**Entries taken from a collection**
■ ■ ■ ■ ■
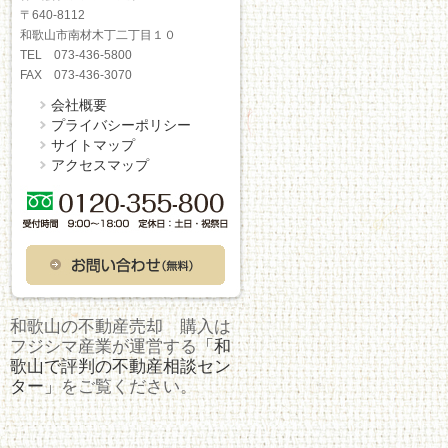
〒640-8112
和歌山市南材木丁二丁目１０
TEL 073-436-5800
FAX 073-436-3070
会社概要
プライバシーポリシー
サイトマップ
アクセスマップ
和歌山の不動産売却 購入は
フジシマ産業が運営する
「和
歌山で評判の不動産相談セン
ター」
をご覧ください。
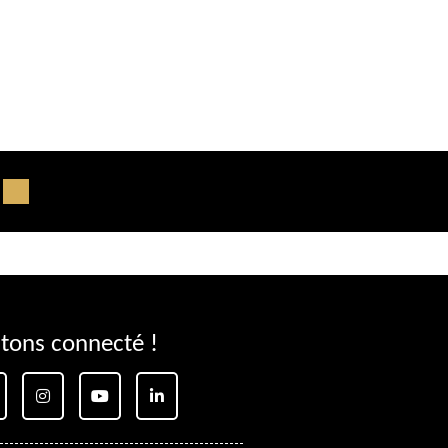
tons connecté !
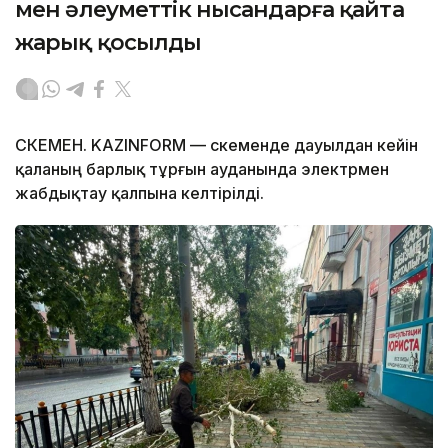
мен әлеуметтік нысандарға қайта
жарық қосылды
ӨСКЕМЕН. KAZINFORM — Өскеменде дауылдан кейін
қаланың барлық тұрғын ауданында электрмен
жабдықтау қалпына келтірілді.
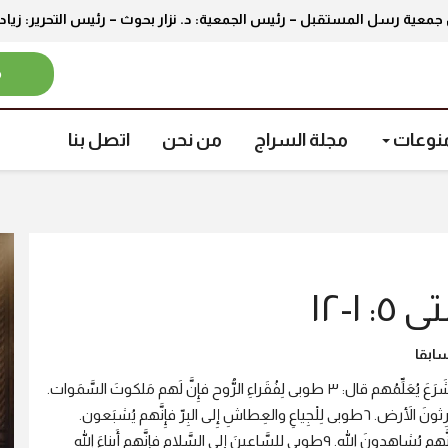
جمعية رسل المستقبل – رئيس الجمعية: د. نزار بحوث – رئيس التحرير: زيا
م
نوعات
مجلة السراج
من نحن
اتصل بنا
١-١٢
ابقا
١فلمَّا رأَى الجُموع، صَعِدَ الجَبَلَ وجَلَسَ، فدَنا إِلَيه تَلاميذُه ٢فشَرَعَ يُعَلِّمُهم قال: ٣ طوبى لِفُقَراءِ الرُّوح فإِنَّ لَهم مَلكوتَ السَّمَوات.
٤طوبى لِلْمَحْزُونين، فإِنَّهم يُعَزَّون. ٥طوبى لِلوُدَعاء، فإِنَّهم يَرِثونَ الأَرض. ٦طوبى لِلْجِياعِ والعِطاشِ إِلى البِرّ فإِنَّهم يُشبَعون.
٧طوبى لِلرُّحَماء، فإِنَّهم يُرْحَمون. ٨طوبى لِأَطهارِ القُلوب فإِنَّهم يُشاهِدونَ الله. ٩طوبى لِلسَّاعينَ إِلى السَّلام فإِنَّهم أَبناءَ اللهِ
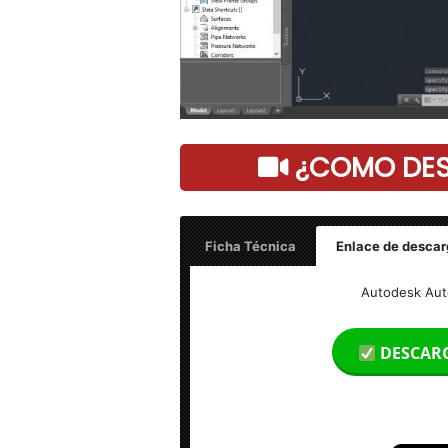
¿COMO DESC
Ficha Técnica
Enlace de descar
Nombre: Civil 3D 2018 Full
Autodesk Auto
Tamaño: 4.10
DESCAR
Idioma: Multilenguaje (Español)
Activador: Incluido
■ ■ ■ ■ ■
**Instructions to follow**
In the records above, find the line with "和歌山の不動産売却 購入は" and the line with "Idioma: Multilenguaje (Español)", then restate word for word only those two lines and all lines between, omitting pictures.

**Response**
和歌山の不動産売却 購入は
フジシマ産業が運営する
「和
歌山で評判の不動産相談セン
ター」
をご覧ください。
tons connecté !
мен әлеуметтік нысандарға қайта
жарық қосылды
ӨСКЕМЕН. KAZINFORM — Өскеменде дауылдан кейін
қаланың барлық тұрғын ауданында электрмен
жабдықтау қалпына келтірілді.
جمعية رسل المستقبل – رئيس الجمعية: د. نزار بحوث – رئيس التحرير: زيا
م
نوعات
مجلة السراج
من نحن
اتصل بنا
١-١٢
ابقا
١فلمَّا رأَى الجُموع، صَعِدَ الجَبَلَ وجَلَسَ، فدَنا إِلَيه تَلاميذُه ٢فشَرَعَ يُعَلِّمُهم قال: ٣ طوبى لِفُقَراءِ الرُّوح فإِنَّ لَهم مَلكوتَ السَّمَوات.
٤طوبى لِلْمَحْزُونين، فإِنَّهم يُعَزَّون. ٥طوبى لِلوُدَعاء، فإِنَّهم يَرِثونَ الأَرض. ٦طوبى لِلْجِياعِ والعِطاشِ إِلى البِرّ فإِنَّهم يُشبَعون.
٧طوبى لِلرُّحَماء، فإِنَّهم يُرْحَمون. ٨طوبى لِأَطهارِ القُلوب فإِنَّهم يُشاهِدونَ الله. ٩طوبى لِلسَّاعينَ إِلى السَّلام فإِنَّهم أَبناءَ اللهِ
¿COMO DESC
Ficha Técnica
Enlace de descar
Nombre: Civil 3D 2018 Full
Autodesk Auto
Tamaño: 4.10
DESCAR
Idioma: Multilenguaje (Español)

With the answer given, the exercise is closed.